Но Юрка Мальцев не унимался:
— А скажите, Петр Карпович, мы прочитали, что листовки партизаны помещали в бутылки и распространяли среди станичников, бросая их в горные речки Афипс или Убинку. Что, других способов доставить листовки в станицы не было? Ведь бутылки, застревая в заводях и тине, до хуторов не доплывали. И откуда в партизанском отряде так много оказалось бутылок?
Это был, конечно, «контрольный» выстрел!
Петр Карпович выпил стакан воды, вытер вспотевшее лицо и надолго замолчал, сделав вид, что не расслышал вопроса. Библиотекарь поспешно закрыла этот потешный литературно-политический диспут.

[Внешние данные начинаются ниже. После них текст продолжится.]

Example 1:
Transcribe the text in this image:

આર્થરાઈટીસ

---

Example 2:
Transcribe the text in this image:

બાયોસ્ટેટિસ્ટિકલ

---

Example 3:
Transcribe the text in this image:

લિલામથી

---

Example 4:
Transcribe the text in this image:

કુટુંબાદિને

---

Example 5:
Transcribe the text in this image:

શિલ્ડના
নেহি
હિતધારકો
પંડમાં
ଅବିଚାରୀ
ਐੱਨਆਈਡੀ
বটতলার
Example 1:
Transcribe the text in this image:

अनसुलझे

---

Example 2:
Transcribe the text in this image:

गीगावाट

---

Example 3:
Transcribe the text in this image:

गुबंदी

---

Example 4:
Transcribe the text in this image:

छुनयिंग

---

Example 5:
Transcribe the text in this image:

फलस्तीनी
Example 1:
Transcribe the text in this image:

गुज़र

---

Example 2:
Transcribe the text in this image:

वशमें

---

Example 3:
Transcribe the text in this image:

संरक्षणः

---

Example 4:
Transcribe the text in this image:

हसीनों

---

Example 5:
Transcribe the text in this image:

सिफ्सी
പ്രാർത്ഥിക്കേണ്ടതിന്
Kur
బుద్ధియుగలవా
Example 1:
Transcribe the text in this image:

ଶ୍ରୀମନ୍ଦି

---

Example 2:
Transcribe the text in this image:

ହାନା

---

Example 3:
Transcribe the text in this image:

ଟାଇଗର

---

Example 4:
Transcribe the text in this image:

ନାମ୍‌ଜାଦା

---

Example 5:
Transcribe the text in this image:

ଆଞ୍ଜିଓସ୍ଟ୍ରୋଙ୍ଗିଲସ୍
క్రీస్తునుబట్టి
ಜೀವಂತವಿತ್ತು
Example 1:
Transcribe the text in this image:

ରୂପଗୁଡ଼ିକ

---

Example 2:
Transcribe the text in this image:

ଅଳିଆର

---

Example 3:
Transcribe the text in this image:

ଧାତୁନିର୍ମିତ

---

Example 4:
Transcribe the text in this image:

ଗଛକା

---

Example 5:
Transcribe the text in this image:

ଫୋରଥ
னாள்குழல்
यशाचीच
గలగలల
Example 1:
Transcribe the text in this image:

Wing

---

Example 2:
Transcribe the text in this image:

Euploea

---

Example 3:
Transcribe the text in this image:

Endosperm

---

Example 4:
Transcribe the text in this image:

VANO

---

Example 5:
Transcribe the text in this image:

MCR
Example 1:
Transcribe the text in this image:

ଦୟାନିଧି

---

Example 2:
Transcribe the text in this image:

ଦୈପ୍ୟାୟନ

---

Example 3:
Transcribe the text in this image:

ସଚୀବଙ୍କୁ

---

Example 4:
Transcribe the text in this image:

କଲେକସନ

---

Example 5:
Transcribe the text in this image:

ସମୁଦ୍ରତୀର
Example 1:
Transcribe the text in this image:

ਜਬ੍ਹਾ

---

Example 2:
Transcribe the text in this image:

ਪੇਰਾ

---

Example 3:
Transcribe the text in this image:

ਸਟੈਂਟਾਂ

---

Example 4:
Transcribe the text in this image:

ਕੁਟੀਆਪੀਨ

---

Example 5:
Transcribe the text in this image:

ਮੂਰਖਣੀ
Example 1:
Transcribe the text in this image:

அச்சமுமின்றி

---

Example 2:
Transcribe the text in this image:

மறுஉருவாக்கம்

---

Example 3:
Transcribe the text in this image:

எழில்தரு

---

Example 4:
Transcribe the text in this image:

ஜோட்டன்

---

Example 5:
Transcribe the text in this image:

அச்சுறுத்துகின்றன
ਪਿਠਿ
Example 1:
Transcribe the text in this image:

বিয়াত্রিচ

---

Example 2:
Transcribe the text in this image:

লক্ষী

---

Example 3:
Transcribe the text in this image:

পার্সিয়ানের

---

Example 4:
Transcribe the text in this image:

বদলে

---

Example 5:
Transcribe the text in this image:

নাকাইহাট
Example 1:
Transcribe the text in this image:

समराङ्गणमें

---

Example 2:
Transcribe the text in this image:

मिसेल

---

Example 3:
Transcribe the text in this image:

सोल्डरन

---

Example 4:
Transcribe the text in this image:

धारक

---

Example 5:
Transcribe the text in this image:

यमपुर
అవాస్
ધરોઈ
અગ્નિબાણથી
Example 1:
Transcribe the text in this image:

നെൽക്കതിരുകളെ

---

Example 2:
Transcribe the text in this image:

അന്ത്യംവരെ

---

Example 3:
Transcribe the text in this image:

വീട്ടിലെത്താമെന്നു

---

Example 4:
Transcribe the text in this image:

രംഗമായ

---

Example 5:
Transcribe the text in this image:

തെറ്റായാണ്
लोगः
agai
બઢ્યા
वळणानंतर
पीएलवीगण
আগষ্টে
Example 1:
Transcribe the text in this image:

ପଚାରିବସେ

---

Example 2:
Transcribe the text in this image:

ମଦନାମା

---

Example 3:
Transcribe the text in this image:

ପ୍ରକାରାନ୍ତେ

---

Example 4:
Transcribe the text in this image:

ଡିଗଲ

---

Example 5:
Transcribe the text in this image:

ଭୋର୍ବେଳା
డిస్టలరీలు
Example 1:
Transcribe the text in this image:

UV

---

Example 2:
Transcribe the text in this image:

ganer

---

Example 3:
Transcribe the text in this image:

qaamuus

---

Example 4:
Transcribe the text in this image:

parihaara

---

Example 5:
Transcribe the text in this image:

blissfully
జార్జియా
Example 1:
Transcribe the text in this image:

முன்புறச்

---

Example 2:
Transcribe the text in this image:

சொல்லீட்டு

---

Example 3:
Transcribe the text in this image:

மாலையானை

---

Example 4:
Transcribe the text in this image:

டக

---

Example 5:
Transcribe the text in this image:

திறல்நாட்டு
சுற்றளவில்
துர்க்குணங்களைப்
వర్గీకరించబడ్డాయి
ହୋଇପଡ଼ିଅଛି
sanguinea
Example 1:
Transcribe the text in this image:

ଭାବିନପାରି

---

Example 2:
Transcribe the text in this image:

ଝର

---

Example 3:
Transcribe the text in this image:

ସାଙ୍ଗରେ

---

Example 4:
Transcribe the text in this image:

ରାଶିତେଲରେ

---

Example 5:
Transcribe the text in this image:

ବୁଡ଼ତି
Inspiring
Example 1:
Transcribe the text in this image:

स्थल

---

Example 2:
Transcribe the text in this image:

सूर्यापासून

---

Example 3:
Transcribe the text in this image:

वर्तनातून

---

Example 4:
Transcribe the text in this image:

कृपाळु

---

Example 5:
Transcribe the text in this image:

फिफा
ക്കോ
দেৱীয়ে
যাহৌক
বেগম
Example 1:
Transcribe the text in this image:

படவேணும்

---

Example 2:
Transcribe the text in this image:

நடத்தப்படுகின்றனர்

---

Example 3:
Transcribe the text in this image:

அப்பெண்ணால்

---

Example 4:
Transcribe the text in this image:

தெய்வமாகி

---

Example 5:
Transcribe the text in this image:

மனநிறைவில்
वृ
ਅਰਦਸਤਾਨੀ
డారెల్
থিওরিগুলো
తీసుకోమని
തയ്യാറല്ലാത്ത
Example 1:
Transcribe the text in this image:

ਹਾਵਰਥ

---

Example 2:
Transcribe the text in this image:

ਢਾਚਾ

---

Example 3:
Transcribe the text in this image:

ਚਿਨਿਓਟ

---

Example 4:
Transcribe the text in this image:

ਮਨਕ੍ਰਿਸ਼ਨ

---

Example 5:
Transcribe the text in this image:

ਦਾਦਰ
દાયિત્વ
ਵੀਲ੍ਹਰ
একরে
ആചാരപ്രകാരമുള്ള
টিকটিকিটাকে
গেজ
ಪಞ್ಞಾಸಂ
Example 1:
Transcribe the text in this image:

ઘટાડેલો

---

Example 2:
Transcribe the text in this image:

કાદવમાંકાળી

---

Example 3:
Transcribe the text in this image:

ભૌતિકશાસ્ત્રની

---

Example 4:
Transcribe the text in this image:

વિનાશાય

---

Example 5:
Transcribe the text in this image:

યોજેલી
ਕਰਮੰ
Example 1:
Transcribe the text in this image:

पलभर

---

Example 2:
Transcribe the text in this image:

— Ну, Мальцев! Ну, Мальцев! — грозила пальцем вслед уходящему герою дня.
После перестройки, когда стали доступны архивы, не все героические подвиги объявленных героев были полностью подтверждены и многие оказались преувеличенными. Но если даже малая часть была правдой — честь им и хвала! И Царствие Небесное всем погибшим!
Наверно, прав был один польский юморист: «Если из истории убрать всю ложь, то это не значит, что в истории останется одна правда, скорей всего, от истории ничего не останется».
Во время оккупации и войны мы столкнулись с таким количеством предательства, подлости, доносительства, крохоборства и в то же время героизма, высокой нравственности, что пусть будущее поколение во всем разберется трезво и объективно.
Непростительно только то, что руководители — партийные, советские и комсомольские, которые были обязаны заботиться о населении, бросали людей на произвол судьбы, на страдания, голод, муки, смерть. А некоторые из них, оставшись по нерасторопности в оккупации, иногда шли на сотрудничество с оккупантами. Так, недавно прочитал в «Совершенно секретно», как часть комсомольского актива, не успевшая эвакуироваться из Новороссийска, стала сотрудничать с оккупантами. Из таких прихвостней образовалась «молодая гвардия наоборот»: они развлекали немецких солдат без какой-либо подпольной деятельности. Они организовали какой-то ансамбль, который ездил по немецким частям с выступлениями. Но Бог метит шельму: кончилось тем, что всю группу где-то накрыл залп «катюши».
Налеты наших самолетов участились. По ночам были слышны за Кубанью взрывы, пулеметные очереди, светящиеся полосы ракет «катюши» проносились над городом. Немецкие автомобили с солдатами, бронемашины и обозы с продовольствием поспешно уходили в сторону Крымска. Всем было ясно: в город скоро вступит Красная армия.